8 Great Novels to Celebrate National Gymnastics Day
Every four years, I get obsessed with gymnastics. In between rounds of Olympic competition, I fall down the YouTube rabbit hole for yet another watch of Olga Korbut and Nadia Comăneci’s groundbreaking performances in 1974 and 1978 respectively. I watch documentaries. I look up phrases like double twisting double back. And I have it on good authority (or at least from Twitter) that I’m not alone.
Book Riot’s own Kelly Jensen wrote a few years ago about the fact that she wanted more novels about gymnastics.
Gymnastics novels are few and far between. It’s weird to think that, since gymnastics are so full of power, of drama, and of opportunities to exploit storylines. The girls (and boys!) who participate are fascinating and they deal with incredible pressures inside and outside the gym to pursue their passion. In a lot of ways, gymnastics offers a lot of the same potential stories as ballet novels do: girls (and boys, but especially girls) doing things with their bodies that are powerful, that command attention, and that demand strength, agility, and commitment.
Thankfully, since 2016 when she wrote that piece, we’ve had quite a few novels set in that world. However, in at least one way, they are still lacking: we definitely need more novels about gymnastics by authors of colour. The sport has been increasingly diverse in the U.S. in the last decade or so. All three gymnasts on the podium in this past summer’s National Championships were Black women, and in 2021, Sunisa Lee was the first Asian American to win Olympic gold in the all-around competition. We increasingly have memoirs by authors of colour: Grace, Gold and Glory by Gabrielle (“Gabby”) Douglas, Courage to Soar by Simone Biles, and I Got This by Laurie Hernandez.
I hope that in the future we’ll see more novels that reflect this new and improving reality of diversity in gymnastics. But in the meantime, let’s tumble into the pages of these novels.
Break the Fall by Jennifer Iacopelli
Like many of the protagonists of gymnastics-themed books, Audrey Lee is Olympics-bound. Or at least, that’s the plan — but that could all change when awful news comes out that rocks the team and threatens its balance. On top of that, she has to navigate a distraction: the new coach has a cute son…
The Flip Side by Shawn Johnson
Gold medallist Shawn Johnson brings us this YA novel about a high school sophomore who is keeping her identity as a hopefully-future-Olympian a secret from her classmates. Which would be hard enough even without the super cute guy she’s just met…
The Happiest Girl in the World by Alena Dillon
How much are you willing to sacrifice for your ambition? For Sera Wheeler, the answer is almost everything. Her family has given up much for, and been torn apart by, her Olympic dream. When her best friend speaks up about the team doctor’s behaviour, Sera sacrifices integrity as well as friendship by denying what she knows to be true, so that she won’t lose favour and her place on the team. The already sky-high stakes of her gymnastics career have been raised again — so now what?
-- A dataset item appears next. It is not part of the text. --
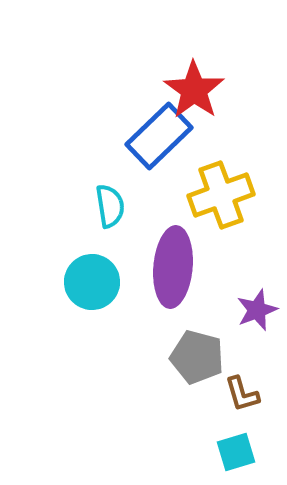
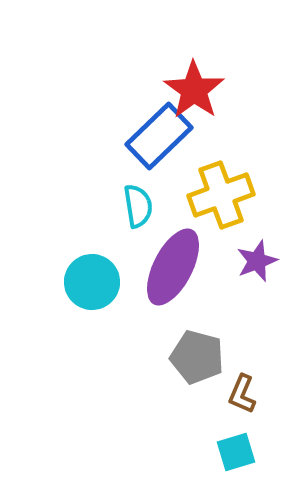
cyan semicircle: moved 28 px right
purple ellipse: rotated 22 degrees clockwise
purple star: moved 49 px up
brown L-shape: rotated 39 degrees clockwise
Head over Heels by Hannah Orenstein
There weren’t many books I was able to settle into and read in (almost) one sitting in 2020, but Head Over Heels was a great book that totally held my attention (and sent me down the rabbit hole of YouTube videos and Instagram accounts). Hannah Orenstein is a former gymnast herself, so was able to bring a lot of great authentic detail to this book about a young woman who comes back to her home town to train the next Olympic hopeful. It’s about friendship, ambition, and female empowerment as much as it is about love.
The Little Communist Who Never Smiled by Lola Lafon, transl. Nick Caistor
If you’re at all interested in gymnastics, chances are that, like me, you’ve watched Nadia Comăneci’s perfect 10 routines on bars, beam, and floor at least a few times. This book is a novelisation of her extraordinary life.
Tumbling by Caela Carter
In this YA novel, we follow the fates of five different young gymnasts as they compete in the Olympic trials. If you like the ballet novel Tiny Pretty Things and getting inside the heads of driven young women competing against each other, this is definitely one to pick up.
Turning by Joy L. Smith
The darker side of both gymnastics and ballet are addressed in this YA novel, where Genie is facing a dance-less future after an injury. Her friendship with former gymnast Kyle helps her confront what happened, and heal. Kirkus calls this YA novel “a nuanced portrayal of disability, dance, and starting over.”
You Will Know Me by Megan Abbott
If you love Megan Abbott and/or don’t mind an ambiguous ending, don’t miss this one, which is told from the point of view of a mother who has sacrificed so much for her daughter’s Olympic dream — a dream put in jeopardy by a murder that shatters the gymnastics community.